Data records
START

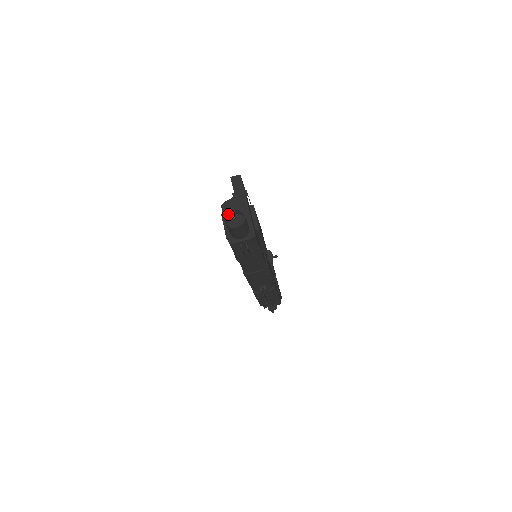
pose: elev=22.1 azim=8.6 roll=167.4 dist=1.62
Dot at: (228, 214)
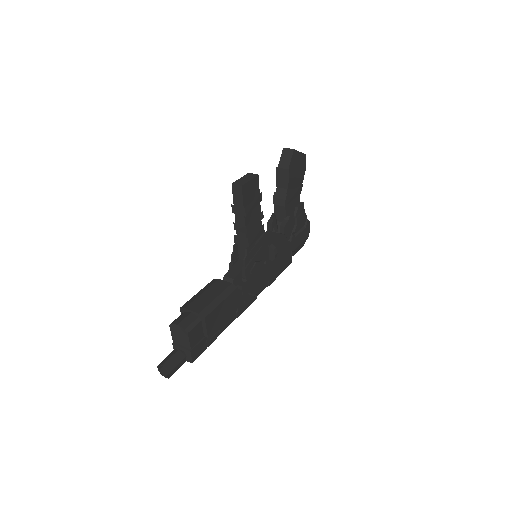
Dot at: (161, 363)
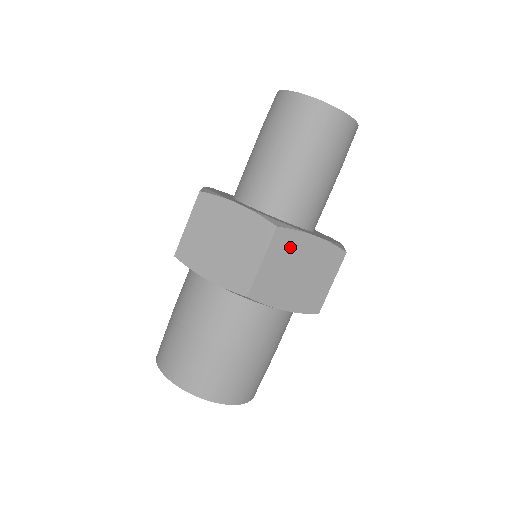
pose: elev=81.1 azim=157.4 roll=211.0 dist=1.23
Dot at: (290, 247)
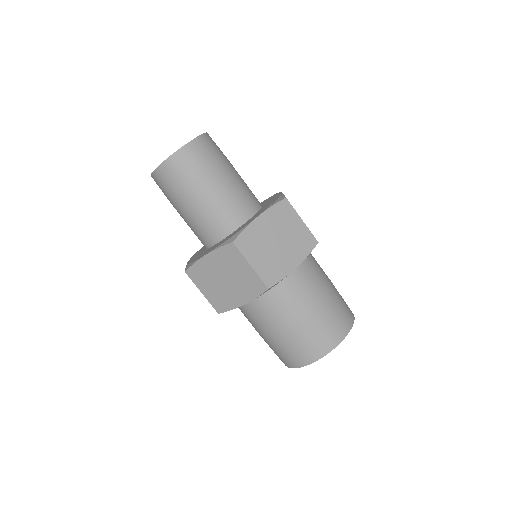
Dot at: occluded
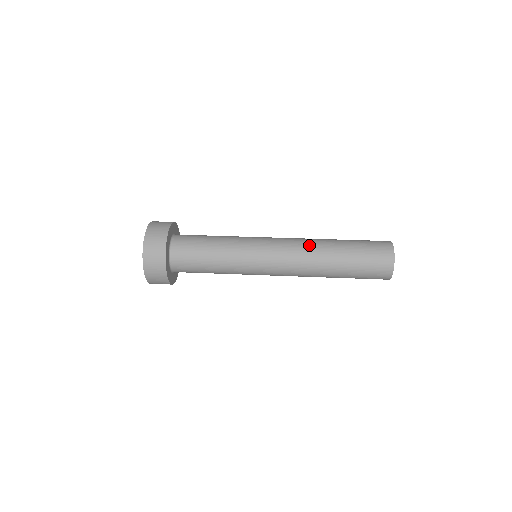
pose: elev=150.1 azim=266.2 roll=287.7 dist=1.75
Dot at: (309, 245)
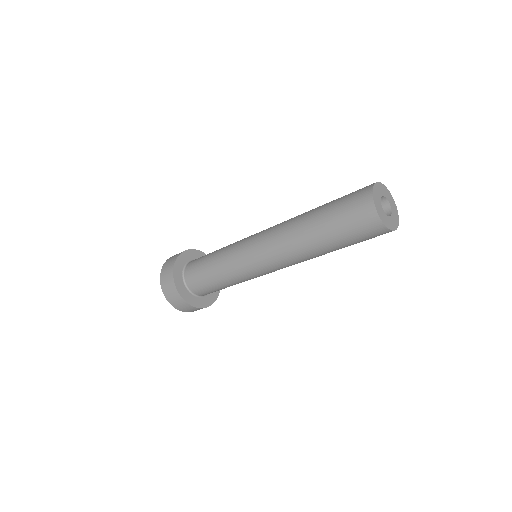
Dot at: (288, 221)
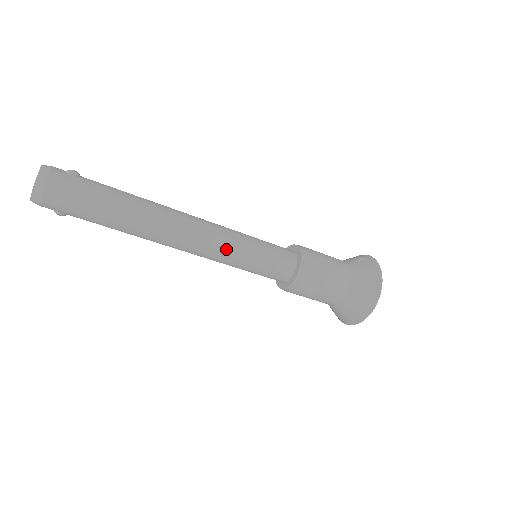
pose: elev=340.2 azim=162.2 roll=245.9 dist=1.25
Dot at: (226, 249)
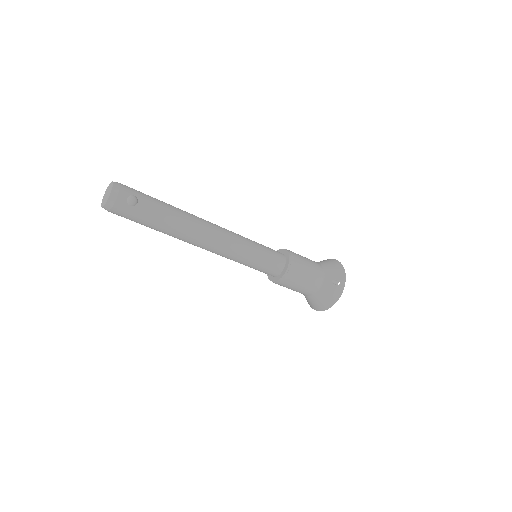
Dot at: (229, 258)
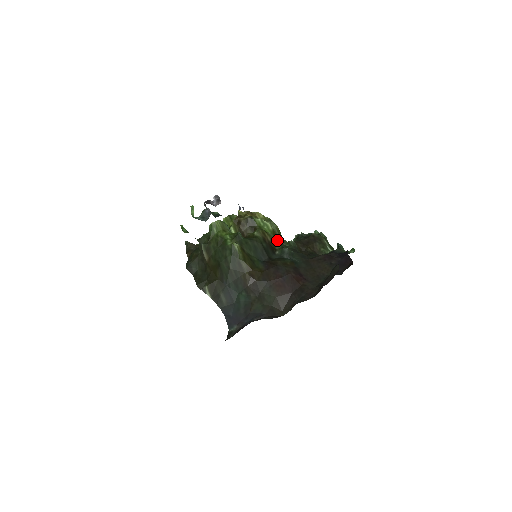
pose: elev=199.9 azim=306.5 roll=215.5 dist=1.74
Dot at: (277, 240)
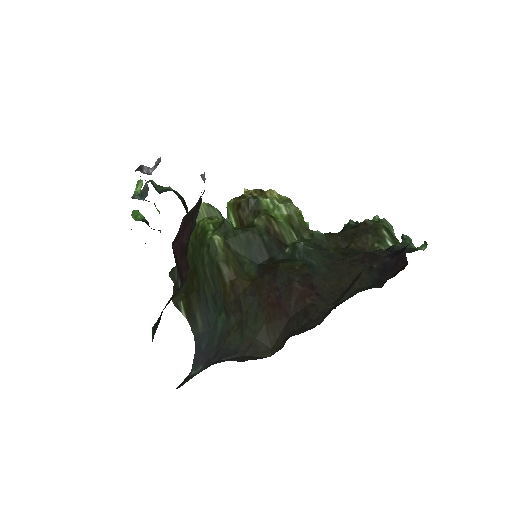
Dot at: (293, 231)
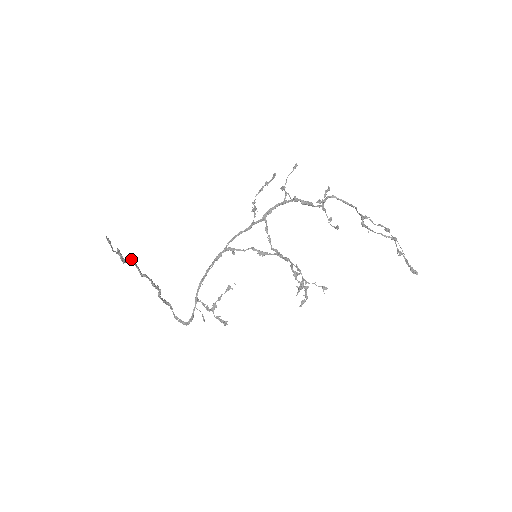
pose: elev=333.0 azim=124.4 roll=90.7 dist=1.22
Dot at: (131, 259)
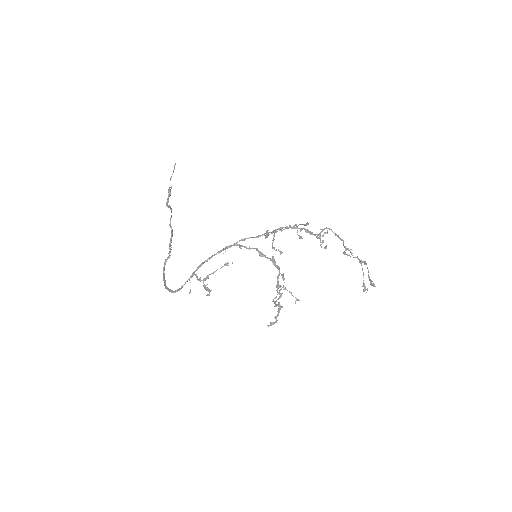
Dot at: occluded
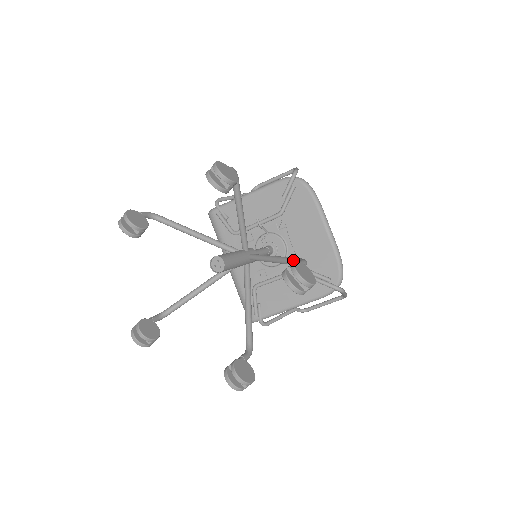
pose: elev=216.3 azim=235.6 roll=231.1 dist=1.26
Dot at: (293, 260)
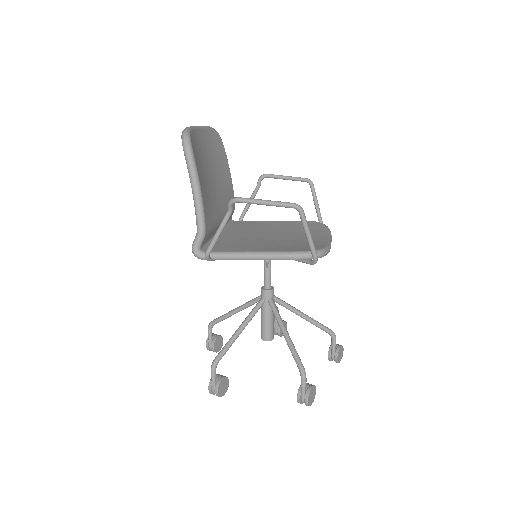
Dot at: occluded
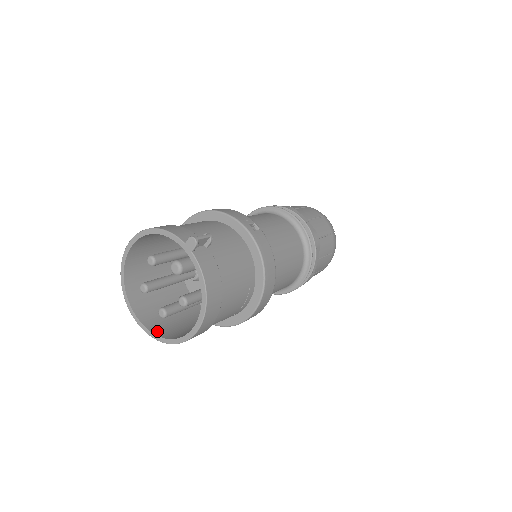
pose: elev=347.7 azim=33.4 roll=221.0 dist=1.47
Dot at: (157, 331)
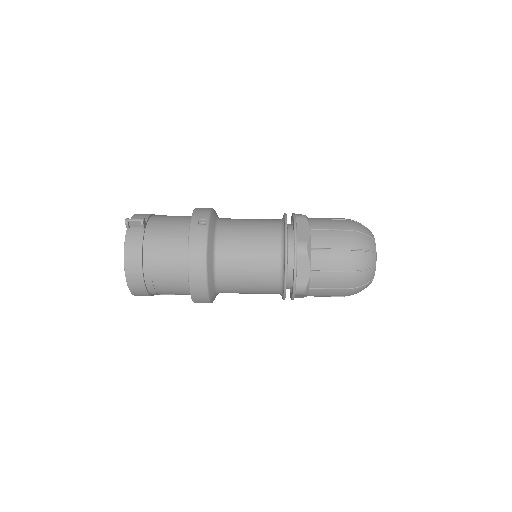
Dot at: occluded
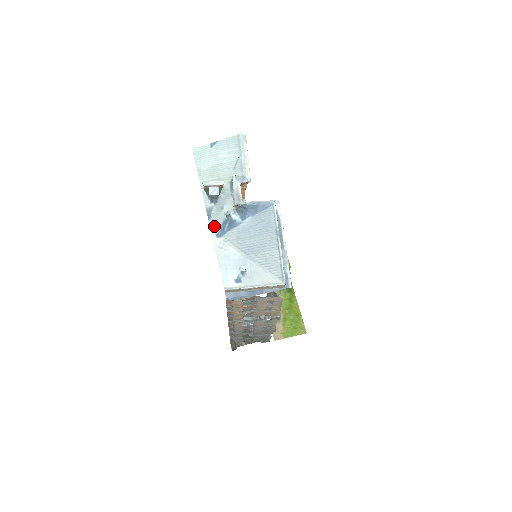
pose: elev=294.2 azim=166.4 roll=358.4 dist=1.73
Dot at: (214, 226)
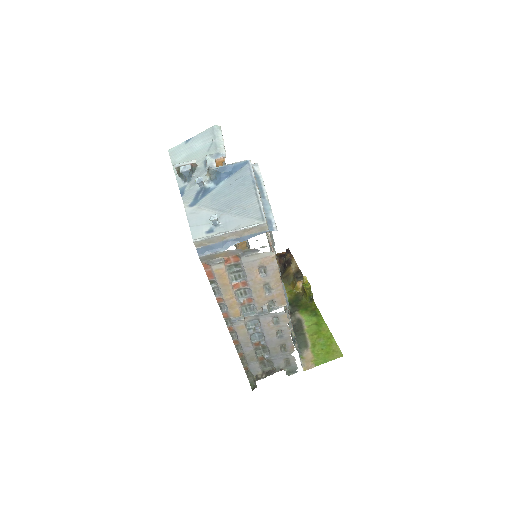
Dot at: (187, 199)
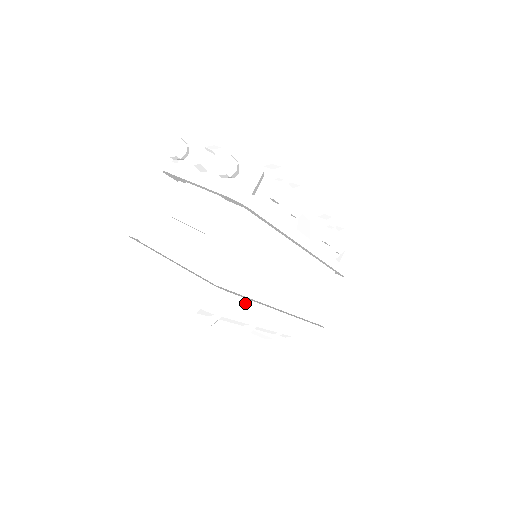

END

# [THE PROBLEM]
Reproduce verbatim every line from the one containing "pose: elev=333.0 azim=124.4" through the end of the items, both ends included. Omit the pictures from the output.

# [EXERCISE RESULT]
pose: elev=333.0 azim=124.4 roll=90.7 dist=1.22
Dot at: (131, 259)
Dot at: occluded
pose: elev=216.3 azim=235.6 roll=231.1 dist=1.26
Dot at: (293, 260)
Dot at: occluded
pose: elev=347.7 azim=33.4 roll=221.0 dist=1.47
Dot at: (157, 331)
Dot at: occluded
pose: elev=294.2 azim=166.4 roll=358.4 dist=1.73
Dot at: (214, 226)
Dot at: (187, 199)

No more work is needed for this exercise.